- YOUR TASK -
All lines of the material that contain "Open" must be copied out.

- RECORD EXTRACTS -
##########

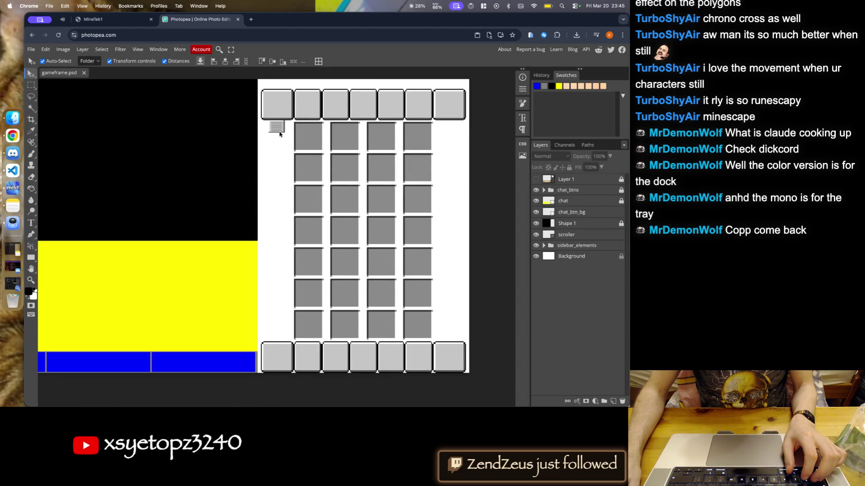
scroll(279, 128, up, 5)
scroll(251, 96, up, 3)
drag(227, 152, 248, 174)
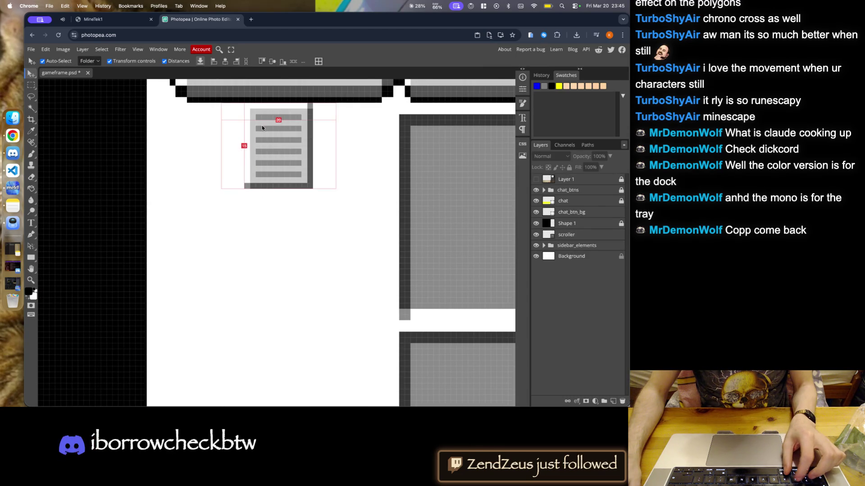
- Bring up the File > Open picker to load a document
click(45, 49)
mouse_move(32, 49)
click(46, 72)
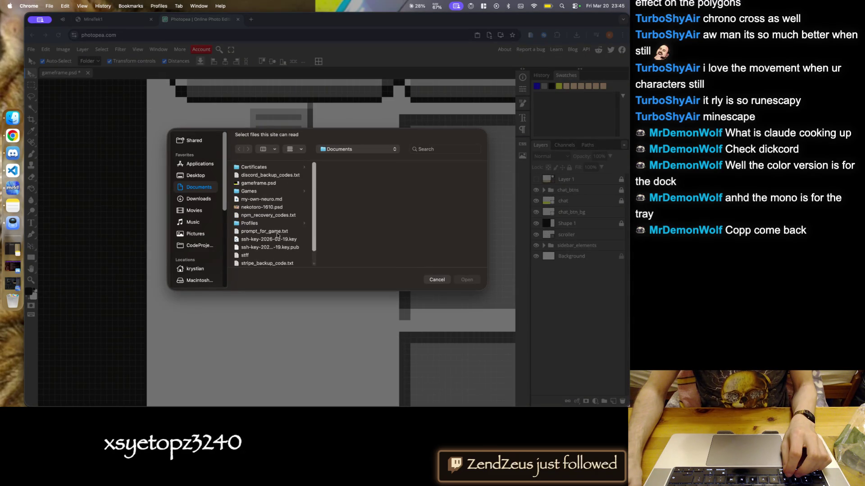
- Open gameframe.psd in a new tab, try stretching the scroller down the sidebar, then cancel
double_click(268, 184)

##########

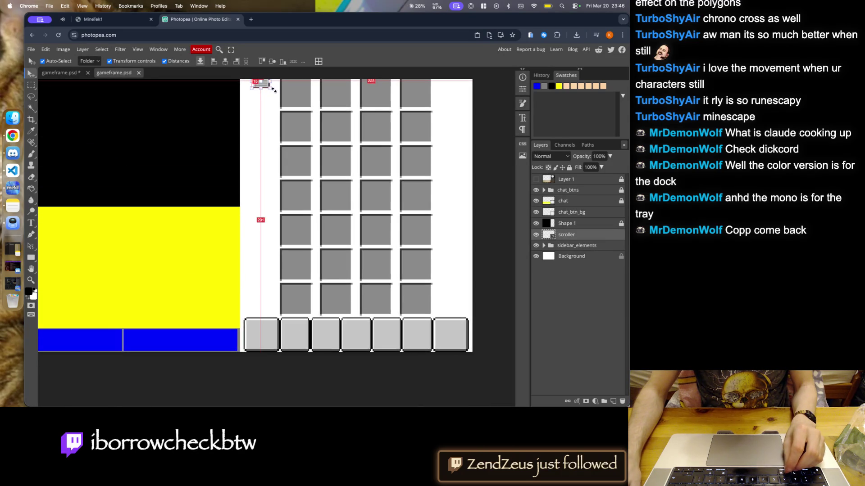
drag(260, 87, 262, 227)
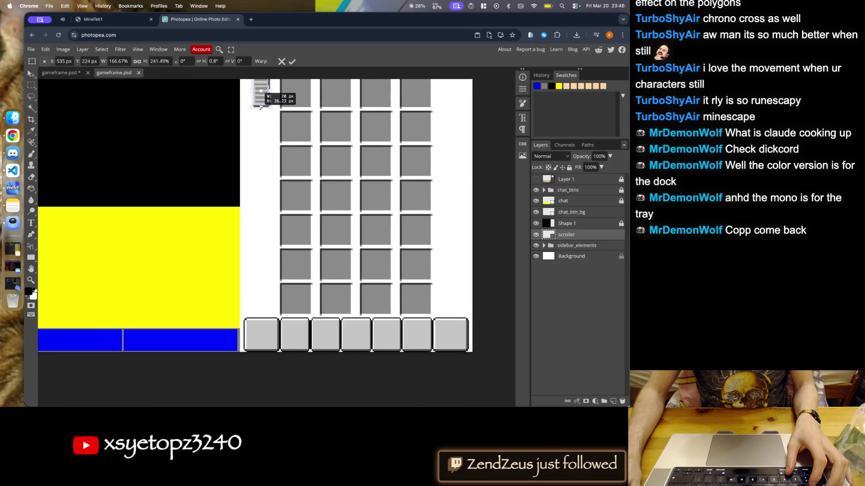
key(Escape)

##########

- FINAL ANSWER -
- Bring up the File > Open picker to load a document
- Open gameframe.psd in a new tab, try stretching the scroller down the sidebar, then cancel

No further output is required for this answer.